---------- Text
This function carries out an hypothesis test where the null hypothesis is that the two populations of networks share the same underlying probabilistic distribution against the alternative hypothesis that the two populations come from different distributions. The test is performed in a non-parametric fashion using a permutational framework in which several statistics can be used, together with several choices of network matrix representations and distances between networks.

test2_global(
  x,
  y,
  representation = "adjacency",
  distance = "frobenius",
  stats = c("flipr:t_ip", "flipr:f_ip"),
  B = 1000L,
  test = "exact",
  k = 5L,
  seed = NULL
)

Arguments

x

An nvd object listing networks in sample 1.

y

An nvd object listing networks in sample 2.

representation

A string specifying the desired type of representation, among: "adjacency", "laplacian" and "modularity". Defaults to "adjacency".

distance

A string specifying the chosen distance for calculating the test statistic, among: "hamming", "frobenius", "spectral" and "root-euclidean". Defaults to "frobenius".

stats

A character vector specifying the chosen test statistic(s), among: "original_edge_count", "generalized_edge_count", "weighted_edge_count", "student_euclidean", "welch_euclidean" or any statistics based on inter-point distances available in the flipr package: "flipr:student_ip", "flipr:fisher_ip", "flipr:bg_ip", "flipr:energy_ip", "flipr:cq_ip". Defaults to c("flipr:student_ip", "flipr:fisher_ip").
--------------------
### Task list
A - Please list every distance that the test2_global documentation offers as a choice for the distance argument.
B - Continue the test2_global documentation from the point where it ends.
---------- Record extracts
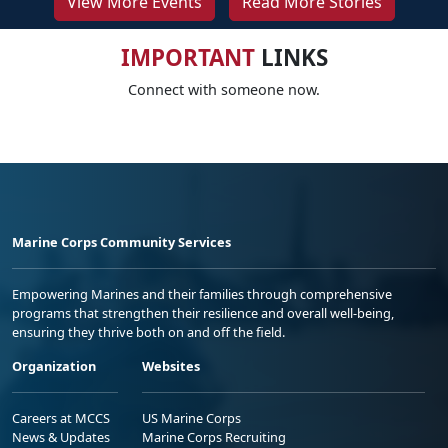
View More Events
Read More Stories
IMPORTANT
LINKS
Connect with someone now.
Marine Corps Community Services
Empowering Marines and their families through comprehensive
programs that strengthen their resilience and overall well-being,
ensuring they thrive both on and off the field.
Organization
Websites
Careers at MCCS
US Marine Corps
News & Updates
Marine Corps Recruiting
--------------------
### Per-task outputs
A - "hamming", "frobenius", "spectral", "root-euclidean"

B -
B

The number of permutation or the tolerance. If this number is lower than 1, it is intended as a tolerance. Otherwise, it is intended as the number of required permutations. Defaults to 1000L.

test

A character string specifying the formula to be used to compute the permutation p-value. Choices are "estimate", "upper_bound" and "exact". Defaults to "exact" which provides exact tests.

k

An integer specifying the density of the minimum spanning tree used for the edge count statistics. Defaults to 5L.

seed

An integer for specifying the seed of the random generator for result reproducibility. Defaults to NULL.

Value

A list with three components: the value of the statistic for the original two samples, the p-value of the resulting permutation test and a numeric vector storing the values of the permuted statistics.

Examples

n <- 10L
gnp_params <- list(p = 1/3)
k_regular_params <- list(k = 8L)

# Two different models for the two populations
x <- nvd(model = "gnp", n = n, model_params = gnp_params)
y <- nvd(model = "k_regular", n = n, model_params = k_regular_params)
t1 <- test2_global(x, y, representation = "modularity")
#> ! Setting the seed for sampling permutations is mandatory for obtaining a continuous p-value function. Using `seed = 1234`.
t1$pvalue
#> [1] 0.0009962984

# Same model for the two populations
x <- nvd(model = "gnp", n = 10L, model_params = gnp_params)
y <- nvd(model = "gnp", n = 10L, model_params = gnp_params)
t2 <- test2_global(x, y, representation = "modularity")
#> ! Setting the seed for sampling permutations is mandatory for obtaining a continuous p-value function. Using `seed = 1234`.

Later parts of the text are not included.